You may have read my previous posts about getting more involved with VHF and in particular 6 meters. After my latest encounter with the Magic Band of 6 meters it appears that she is sending out her welcome carpet for me. The latest escapade? Transequatorial Propagation!
This past weekend I had DX Maps up and running watching the spots on 6 meters. Late in the afternoon I started to see some TEP activity from the Caribbean and Florida but couldn’t see anything on the radio. However, at about 5 PM I spotted a couple of CW signals.

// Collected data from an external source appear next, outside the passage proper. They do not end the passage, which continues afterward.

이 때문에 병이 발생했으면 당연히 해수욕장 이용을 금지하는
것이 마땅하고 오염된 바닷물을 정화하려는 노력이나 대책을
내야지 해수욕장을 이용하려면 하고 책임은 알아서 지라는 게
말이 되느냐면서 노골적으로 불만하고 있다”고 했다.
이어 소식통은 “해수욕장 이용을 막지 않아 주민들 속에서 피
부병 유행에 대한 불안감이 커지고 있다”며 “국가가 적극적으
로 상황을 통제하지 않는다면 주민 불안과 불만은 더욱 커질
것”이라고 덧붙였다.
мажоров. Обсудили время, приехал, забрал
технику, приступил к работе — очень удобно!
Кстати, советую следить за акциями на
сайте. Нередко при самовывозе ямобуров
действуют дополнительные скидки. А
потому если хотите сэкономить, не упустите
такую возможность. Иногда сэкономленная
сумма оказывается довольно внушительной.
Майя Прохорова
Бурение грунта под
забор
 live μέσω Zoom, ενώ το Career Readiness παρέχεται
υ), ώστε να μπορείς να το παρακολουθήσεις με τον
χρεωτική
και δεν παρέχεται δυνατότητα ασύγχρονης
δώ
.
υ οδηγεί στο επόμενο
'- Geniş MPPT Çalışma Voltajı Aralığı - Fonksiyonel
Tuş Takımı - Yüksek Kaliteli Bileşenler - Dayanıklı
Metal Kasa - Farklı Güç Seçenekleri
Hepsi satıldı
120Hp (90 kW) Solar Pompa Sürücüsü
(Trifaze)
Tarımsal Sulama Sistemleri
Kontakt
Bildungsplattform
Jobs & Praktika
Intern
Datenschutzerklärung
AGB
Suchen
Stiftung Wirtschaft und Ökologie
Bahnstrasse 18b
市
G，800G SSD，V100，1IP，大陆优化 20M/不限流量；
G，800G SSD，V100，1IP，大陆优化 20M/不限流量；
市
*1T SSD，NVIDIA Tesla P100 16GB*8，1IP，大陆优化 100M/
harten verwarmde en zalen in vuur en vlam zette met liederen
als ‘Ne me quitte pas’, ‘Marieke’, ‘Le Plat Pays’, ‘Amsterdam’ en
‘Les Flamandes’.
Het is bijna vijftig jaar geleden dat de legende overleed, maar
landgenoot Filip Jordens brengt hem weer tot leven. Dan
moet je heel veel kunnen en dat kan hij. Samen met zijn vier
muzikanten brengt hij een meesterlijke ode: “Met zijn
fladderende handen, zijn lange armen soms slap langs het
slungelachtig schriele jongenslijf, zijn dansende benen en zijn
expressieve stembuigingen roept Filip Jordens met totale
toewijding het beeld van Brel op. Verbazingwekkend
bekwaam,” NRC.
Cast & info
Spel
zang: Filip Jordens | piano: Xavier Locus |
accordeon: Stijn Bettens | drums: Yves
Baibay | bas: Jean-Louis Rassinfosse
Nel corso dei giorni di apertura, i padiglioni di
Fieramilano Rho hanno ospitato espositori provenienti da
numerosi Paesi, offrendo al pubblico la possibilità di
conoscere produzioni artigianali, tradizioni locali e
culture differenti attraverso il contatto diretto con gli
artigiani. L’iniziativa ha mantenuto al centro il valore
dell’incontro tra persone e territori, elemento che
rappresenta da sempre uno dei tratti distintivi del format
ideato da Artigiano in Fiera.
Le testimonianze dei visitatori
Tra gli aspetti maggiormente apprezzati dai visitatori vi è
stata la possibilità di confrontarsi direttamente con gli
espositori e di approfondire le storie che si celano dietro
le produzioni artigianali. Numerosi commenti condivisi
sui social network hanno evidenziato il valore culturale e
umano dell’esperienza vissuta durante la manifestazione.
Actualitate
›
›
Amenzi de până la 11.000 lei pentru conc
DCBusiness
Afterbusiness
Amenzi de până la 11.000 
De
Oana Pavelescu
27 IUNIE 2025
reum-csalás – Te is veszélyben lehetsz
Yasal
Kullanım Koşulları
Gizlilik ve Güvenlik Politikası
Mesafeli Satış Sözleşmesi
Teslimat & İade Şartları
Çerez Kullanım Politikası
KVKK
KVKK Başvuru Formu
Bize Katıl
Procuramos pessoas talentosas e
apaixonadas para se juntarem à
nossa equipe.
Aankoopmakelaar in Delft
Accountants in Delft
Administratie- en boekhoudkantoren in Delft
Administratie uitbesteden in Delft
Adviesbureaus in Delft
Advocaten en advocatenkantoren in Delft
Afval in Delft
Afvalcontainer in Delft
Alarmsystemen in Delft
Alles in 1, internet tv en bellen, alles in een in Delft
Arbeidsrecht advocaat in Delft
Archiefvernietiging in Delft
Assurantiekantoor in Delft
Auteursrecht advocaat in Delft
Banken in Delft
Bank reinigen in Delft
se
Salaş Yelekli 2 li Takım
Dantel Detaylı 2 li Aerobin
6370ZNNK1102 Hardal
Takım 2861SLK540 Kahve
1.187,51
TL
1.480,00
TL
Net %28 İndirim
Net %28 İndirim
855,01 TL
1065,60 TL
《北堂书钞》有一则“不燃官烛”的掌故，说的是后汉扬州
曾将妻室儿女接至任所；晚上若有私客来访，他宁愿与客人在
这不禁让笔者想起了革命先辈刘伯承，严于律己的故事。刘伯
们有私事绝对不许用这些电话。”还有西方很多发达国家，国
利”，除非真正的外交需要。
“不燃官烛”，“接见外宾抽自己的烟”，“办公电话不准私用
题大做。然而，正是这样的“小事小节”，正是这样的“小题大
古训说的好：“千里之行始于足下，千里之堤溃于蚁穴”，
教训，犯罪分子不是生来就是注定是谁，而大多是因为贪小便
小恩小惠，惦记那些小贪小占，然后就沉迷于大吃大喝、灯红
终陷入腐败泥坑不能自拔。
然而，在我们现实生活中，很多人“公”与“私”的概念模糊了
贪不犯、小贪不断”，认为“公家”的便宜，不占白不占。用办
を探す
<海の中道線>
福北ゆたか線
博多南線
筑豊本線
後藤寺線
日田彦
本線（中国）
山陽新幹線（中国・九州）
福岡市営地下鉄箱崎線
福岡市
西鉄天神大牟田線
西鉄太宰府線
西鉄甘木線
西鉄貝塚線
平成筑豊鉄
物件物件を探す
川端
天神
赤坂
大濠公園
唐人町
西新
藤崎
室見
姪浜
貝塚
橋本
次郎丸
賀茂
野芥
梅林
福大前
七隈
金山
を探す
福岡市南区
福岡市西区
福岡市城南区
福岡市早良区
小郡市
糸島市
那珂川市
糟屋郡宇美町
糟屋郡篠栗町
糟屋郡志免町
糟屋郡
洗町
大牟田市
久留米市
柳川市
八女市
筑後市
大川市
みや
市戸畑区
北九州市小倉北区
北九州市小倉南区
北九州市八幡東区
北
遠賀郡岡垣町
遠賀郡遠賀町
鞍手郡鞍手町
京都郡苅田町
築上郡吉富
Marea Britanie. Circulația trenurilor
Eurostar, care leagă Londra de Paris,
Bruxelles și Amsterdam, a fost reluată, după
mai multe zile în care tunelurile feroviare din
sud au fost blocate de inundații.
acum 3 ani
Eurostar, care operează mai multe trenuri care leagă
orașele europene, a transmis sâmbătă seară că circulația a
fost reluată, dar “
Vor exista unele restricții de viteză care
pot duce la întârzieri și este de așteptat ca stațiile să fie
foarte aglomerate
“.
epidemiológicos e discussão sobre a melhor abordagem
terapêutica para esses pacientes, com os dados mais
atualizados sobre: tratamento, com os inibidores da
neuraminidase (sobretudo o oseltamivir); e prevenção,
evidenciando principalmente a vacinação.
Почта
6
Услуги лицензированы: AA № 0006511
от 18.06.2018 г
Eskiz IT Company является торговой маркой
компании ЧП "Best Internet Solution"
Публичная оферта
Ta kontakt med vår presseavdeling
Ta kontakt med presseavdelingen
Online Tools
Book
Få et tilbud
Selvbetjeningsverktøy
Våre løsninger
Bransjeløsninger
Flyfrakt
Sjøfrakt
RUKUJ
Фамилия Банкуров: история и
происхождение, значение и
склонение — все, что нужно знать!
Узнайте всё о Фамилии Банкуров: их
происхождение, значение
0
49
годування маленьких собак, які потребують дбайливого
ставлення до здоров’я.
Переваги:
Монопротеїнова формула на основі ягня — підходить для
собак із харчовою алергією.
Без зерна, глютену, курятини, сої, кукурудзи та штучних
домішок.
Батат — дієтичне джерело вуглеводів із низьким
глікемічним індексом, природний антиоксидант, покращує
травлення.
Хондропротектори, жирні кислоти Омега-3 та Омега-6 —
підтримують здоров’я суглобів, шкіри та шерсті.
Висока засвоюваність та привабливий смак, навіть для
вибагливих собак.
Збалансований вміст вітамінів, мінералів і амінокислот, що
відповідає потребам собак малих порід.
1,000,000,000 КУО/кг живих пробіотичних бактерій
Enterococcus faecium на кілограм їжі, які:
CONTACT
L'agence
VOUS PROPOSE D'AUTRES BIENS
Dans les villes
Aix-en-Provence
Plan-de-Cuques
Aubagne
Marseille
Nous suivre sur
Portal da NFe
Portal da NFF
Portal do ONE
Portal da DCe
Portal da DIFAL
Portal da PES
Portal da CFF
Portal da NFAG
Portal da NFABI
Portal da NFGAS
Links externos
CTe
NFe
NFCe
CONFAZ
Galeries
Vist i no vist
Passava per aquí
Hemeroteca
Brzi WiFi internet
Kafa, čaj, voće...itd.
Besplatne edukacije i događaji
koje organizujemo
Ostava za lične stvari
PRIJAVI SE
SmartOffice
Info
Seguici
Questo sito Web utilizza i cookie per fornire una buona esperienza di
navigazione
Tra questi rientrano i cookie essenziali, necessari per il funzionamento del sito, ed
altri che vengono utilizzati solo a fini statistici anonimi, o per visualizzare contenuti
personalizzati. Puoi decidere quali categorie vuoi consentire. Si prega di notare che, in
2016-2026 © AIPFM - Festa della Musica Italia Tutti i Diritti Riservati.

Tuning to the first one I could hear loud and clear LU4FPZ on my 6 meter dipole in my attic. Unfortunately, my 6 meter moxon had been taken down and stored. Next I worked LU3CW and LW3EX, both on CW. I heard a CE3 station on SSB but very, very weak (needed that moxon) and I noted a few signals on the JT65 frequencies. I fired up JT65 and was able to work CX5BL. At that point, things died down.
I had heard about TEP but never thought it would be something that I could work. Reading the articles at K9LA, Amateur Radio Wiki, and IPS.gov.au it appears that I had some sporadic E propagation that was getting me into the TEP that originates over the Caribbean. Fascinating propagation mode that helped me add two countries to my DXCC tally for 6 meters. I think I’m up to about 6 or 7 now.
What a fun band. Now I need to get the moxon up on a rotator on a permanent basis to take advantage of these types of events. If you haven’t tried 6 meters yet, check it out. Lots of down time but oh what fun when things take off. You might even call it “magic.”